All of the listing below must be repeated word for word. Pictures are the only thing to omit.

▶ _Entries shown_:
· · · ·
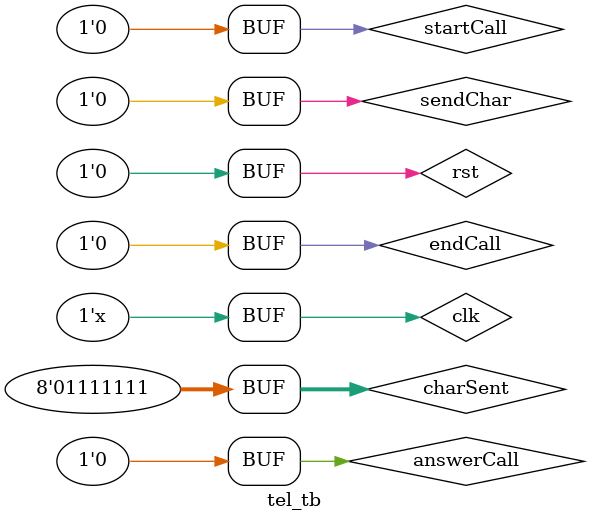
<source format=v>
`timescale 1ns / 1ps

/*
module telephone(

    );
    reg clk;
    reg rst;
    reg startCall;
    reg answerCall;
    reg endCall;
    reg sendChar;
    reg [7:0] charSent;
    
    wire [63:0] statusMsg;
    wire [63:0] sentMsg;
    
    main UUT(
    .clk(clk),
    .rst(rst),
    .startCall(startCall),
    .answerCall(answerCall),
    .endCall(endCall),
    .sendChar(sendChar),
    .charSent(charSent),
    .statusMsg(statusMsg),
    .sentMsg(sentMsg)
    
    );
    
    initial begin
       clk = 0;
       forever #5 clk = ~clk;
     
    end
    
    initial begin
    
   
    rst = 0;
    startCall = 0;
    answerCall = 0;
    endCall = 0;
    sendChar = 0;
    charSent = "";
    
    rst = 1;
    #10;
    rst = 0;
    #10;
    
    startCall = 1;
    #10;
    startCall = 0;
    #250;
    
    startCall = 1;
    #10;
    startCall = 0;
    #80;
    
    endCall = 1;
    #10;
    endCall = 0;
    #150;
    
    startCall = 1;
    #10;
    startCall = 0;
    #80;
    
    answerCall = 1;
    #10;
    answerCall = 0;
    #50;
    
    charSent = "C";
    
    sendChar = 1;
    #10;
    sendChar = 0;
    
    charSent = "S";
    
    sendChar = 1;
    #10;
    sendChar = 0;
    
    charSent = " ";
    
    sendChar = 1;
    #10;
    sendChar = 0;
    
    charSent = "3";
    
    sendChar = 1;
    #10;
    sendChar = 0;
    
    charSent = "0";
    
    sendChar = 1;
    #10;
    sendChar = 0;
    
    charSent = "3";
    
    sendChar = 1;
    #10;
    sendChar = 0;
    
    charSent = 30;
    
    sendChar = 1;
    #10;
    sendChar = 0;
    
    charSent = 127;
    
    sendChar = 1;
    #10;
    sendChar = 0;
    
    
    
    end
    
endmodule
*/

module tel_tb();

reg clk;
reg rst;
reg startCall, answerCall;
reg endCall;
reg sendChar;
reg [7:0] charSent;
wire [63:0] statusMsg;
wire [63:0] sentMsg;

tel uut(clk, rst, startCall, answerCall, endCall, sendChar, charSent, statusMsg, sentMsg);

// 100 MHz clock
always #5 clk = ~clk; 

initial begin
	// initialize every input to 0
	clk = 0;
	rst = 0;
	startCall = 0;
	answerCall = 0;
	endCall = 0;
	sendChar = 0;
	charSent = " ";
	
	// Xilinx global reset time
	#100; 
	
	// reset your circuit
	rst=1; #20; rst=0; #20; rst=0;              // reset
	
	startCall=1; #10; startCall=0; #10;         // caller starts call
	#100;                                       // statusMsg displaying "RINGING " 
	                                            // no answer for 10 clock cycles (and go back to BUSY)
	#100;                                       
	                                            // 10 clock cycles (and go back to IDLE)
	#20;	
	
	startCall=1; #10; startCall=0; #10;         // caller starts call
	#20;                                        // statusMsg displaying "RINGING " 
	endCall=1; #10; endCall=0; #10;             // callee rejects the call
	#100;                                       // statusMsg displaying 'REJECTED' for 10 clock cycles
	#20;
	
	startCall=1; #10; startCall=0;              // caller starts call
	#20;                                        // statusMsg displaying "RINGING " 
	answerCall=1; #10; answerCall=0;            // callee answer call
	#20;                                        // statusMsg displaying "CALL  " 
	
	sendChar=1; charSent="T"; #10; sendChar=0; #10; // caller sends "T", sentMsg displaying "       T", cost is 2 
	sendChar=1; charSent="E"; #10; sendChar=0; #10; // caller sends "E", sentMsg displaying "      TE", cost is 4 
	sendChar=1; charSent="R"; #10; sendChar=0; #10; // caller sends "R", sentMsg displaying "     TER", cost is 6 
	sendChar=1; charSent="M"; #10; sendChar=0; #10; // caller sends "M", sentMsg displaying "    TERM", cost is 8 
	sendChar=1; charSent=" "; #10; sendChar=0; #10; // caller sends " ", sentMsg displaying "   TERM ", cost is 10
	sendChar=1; charSent= 12; #10; sendChar=0; #10; // caller sends (invalid char), no change on sentMsg and cost
	sendChar=1; charSent="P"; #10; sendChar=0; #10; // caller sends "P", sentMsg displaying "  TERM P", cost is 12
	#10;
	#10;
	sendChar=1; charSent="R"; #10; sendChar=0; #10; // caller sends "R", sentMsg displaying " TERM PR", cost is 14
	sendChar=1; charSent="O"; #10; sendChar=0; #10; // caller sends "O", sentMsg displaying "TERM PR0", cost is 16
	sendChar=1; charSent="J"; #10; sendChar=0; #10; // caller sends "J", sentMsg displaying "ERM PR0J", cost is 18
	sendChar=1; charSent="E"; #10; sendChar=0; #10; // caller sends "E", sentMsg displaying "RM PR0JE", cost is 20
	sendChar=1; charSent="C"; #10; sendChar=0; #10; // caller sends "C", sentMsg displaying "M PR0JEC", cost is 22
	sendChar=1; charSent="T"; #10; sendChar=0; #10; // caller sends "T", sentMsg displaying " PROJECT", cost is 24
	#10;
	#10;
	sendChar=1; charSent=127; #10; sendChar=0; #10; // caller sends DEL to end the call, cost is 26
	#50;                                            // statusMsg displaying "COST  " 
	#10;
		                                            // statusMsg displaying "COST    ", sentMsg displaying "0000001A"
end

endmodule

</source>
· · · ·
▶ _Output_:
<source format=v>
`timescale 1ns / 1ps

/*
module telephone(

    );
    reg clk;
    reg rst;
    reg startCall;
    reg answerCall;
    reg endCall;
    reg sendChar;
    reg [7:0] charSent;
    
    wire [63:0] statusMsg;
    wire [63:0] sentMsg;
    
    main UUT(
    .clk(clk),
    .rst(rst),
    .startCall(startCall),
    .answerCall(answerCall),
    .endCall(endCall),
    .sendChar(sendChar),
    .charSent(charSent),
    .statusMsg(statusMsg),
    .sentMsg(sentMsg)
    
    );
    
    initial begin
       clk = 0;
       forever #5 clk = ~clk;
     
    end
    
    initial begin
    
   
    rst = 0;
    startCall = 0;
    answerCall = 0;
    endCall = 0;
    sendChar = 0;
    charSent = "";
    
    rst = 1;
    #10;
    rst = 0;
    #10;
    
    startCall = 1;
    #10;
    startCall = 0;
    #250;
    
    startCall = 1;
    #10;
    startCall = 0;
    #80;
    
    endCall = 1;
    #10;
    endCall = 0;
    #150;
    
    startCall = 1;
    #10;
    startCall = 0;
    #80;
    
    answerCall = 1;
    #10;
    answerCall = 0;
    #50;
    
    charSent = "C";
    
    sendChar = 1;
    #10;
    sendChar = 0;
    
    charSent = "S";
    
    sendChar = 1;
    #10;
    sendChar = 0;
    
    charSent = " ";
    
    sendChar = 1;
    #10;
    sendChar = 0;
    
    charSent = "3";
    
    sendChar = 1;
    #10;
    sendChar = 0;
    
    charSent = "0";
    
    sendChar = 1;
    #10;
    sendChar = 0;
    
    charSent = "3";
    
    sendChar = 1;
    #10;
    sendChar = 0;
    
    charSent = 30;
    
    sendChar = 1;
    #10;
    sendChar = 0;
    
    charSent = 127;
    
    sendChar = 1;
    #10;
    sendChar = 0;
    
    
    
    end
    
endmodule
*/

module tel_tb();

reg clk;
reg rst;
reg startCall, answerCall;
reg endCall;
reg sendChar;
reg [7:0] charSent;
wire [63:0] statusMsg;
wire [63:0] sentMsg;

tel uut(clk, rst, startCall, answerCall, endCall, sendChar, charSent, statusMsg, sentMsg);

// 100 MHz clock
always #5 clk = ~clk; 

initial begin
	// initialize every input to 0
	clk = 0;
	rst = 0;
	startCall = 0;
	answerCall = 0;
	endCall = 0;
	sendChar = 0;
	charSent = " ";
	
	// Xilinx global reset time
	#100; 
	
	// reset your circuit
	rst=1; #20; rst=0; #20; rst=0;              // reset
	
	startCall=1; #10; startCall=0; #10;         // caller starts call
	#100;                                       // statusMsg displaying "RINGING " 
	                                            // no answer for 10 clock cycles (and go back to BUSY)
	#100;                                       
	                                            // 10 clock cycles (and go back to IDLE)
	#20;	
	
	startCall=1; #10; startCall=0; #10;         // caller starts call
	#20;                                        // statusMsg displaying "RINGING " 
	endCall=1; #10; endCall=0; #10;             // callee rejects the call
	#100;                                       // statusMsg displaying 'REJECTED' for 10 clock cycles
	#20;
	
	startCall=1; #10; startCall=0;              // caller starts call
	#20;                                        // statusMsg displaying "RINGING " 
	answerCall=1; #10; answerCall=0;            // callee answer call
	#20;                                        // statusMsg displaying "CALL  " 
	
	sendChar=1; charSent="T"; #10; sendChar=0; #10; // caller sends "T", sentMsg displaying "       T", cost is 2 
	sendChar=1; charSent="E"; #10; sendChar=0; #10; // caller sends "E", sentMsg displaying "      TE", cost is 4 
	sendChar=1; charSent="R"; #10; sendChar=0; #10; // caller sends "R", sentMsg displaying "     TER", cost is 6 
	sendChar=1; charSent="M"; #10; sendChar=0; #10; // caller sends "M", sentMsg displaying "    TERM", cost is 8 
	sendChar=1; charSent=" "; #10; sendChar=0; #10; // caller sends " ", sentMsg displaying "   TERM ", cost is 10
	sendChar=1; charSent= 12; #10; sendChar=0; #10; // caller sends (invalid char), no change on sentMsg and cost
	sendChar=1; charSent="P"; #10; sendChar=0; #10; // caller sends "P", sentMsg displaying "  TERM P", cost is 12
	#10;
	#10;
	sendChar=1; charSent="R"; #10; sendChar=0; #10; // caller sends "R", sentMsg displaying " TERM PR", cost is 14
	sendChar=1; charSent="O"; #10; sendChar=0; #10; // caller sends "O", sentMsg displaying "TERM PR0", cost is 16
	sendChar=1; charSent="J"; #10; sendChar=0; #10; // caller sends "J", sentMsg displaying "ERM PR0J", cost is 18
	sendChar=1; charSent="E"; #10; sendChar=0; #10; // caller sends "E", sentMsg displaying "RM PR0JE", cost is 20
	sendChar=1; charSent="C"; #10; sendChar=0; #10; // caller sends "C", sentMsg displaying "M PR0JEC", cost is 22
	sendChar=1; charSent="T"; #10; sendChar=0; #10; // caller sends "T", sentMsg displaying " PROJECT", cost is 24
	#10;
	#10;
	sendChar=1; charSent=127; #10; sendChar=0; #10; // caller sends DEL to end the call, cost is 26
	#50;                                            // statusMsg displaying "COST  " 
	#10;
		                                            // statusMsg displaying "COST    ", sentMsg displaying "0000001A"
end

endmodule

</source>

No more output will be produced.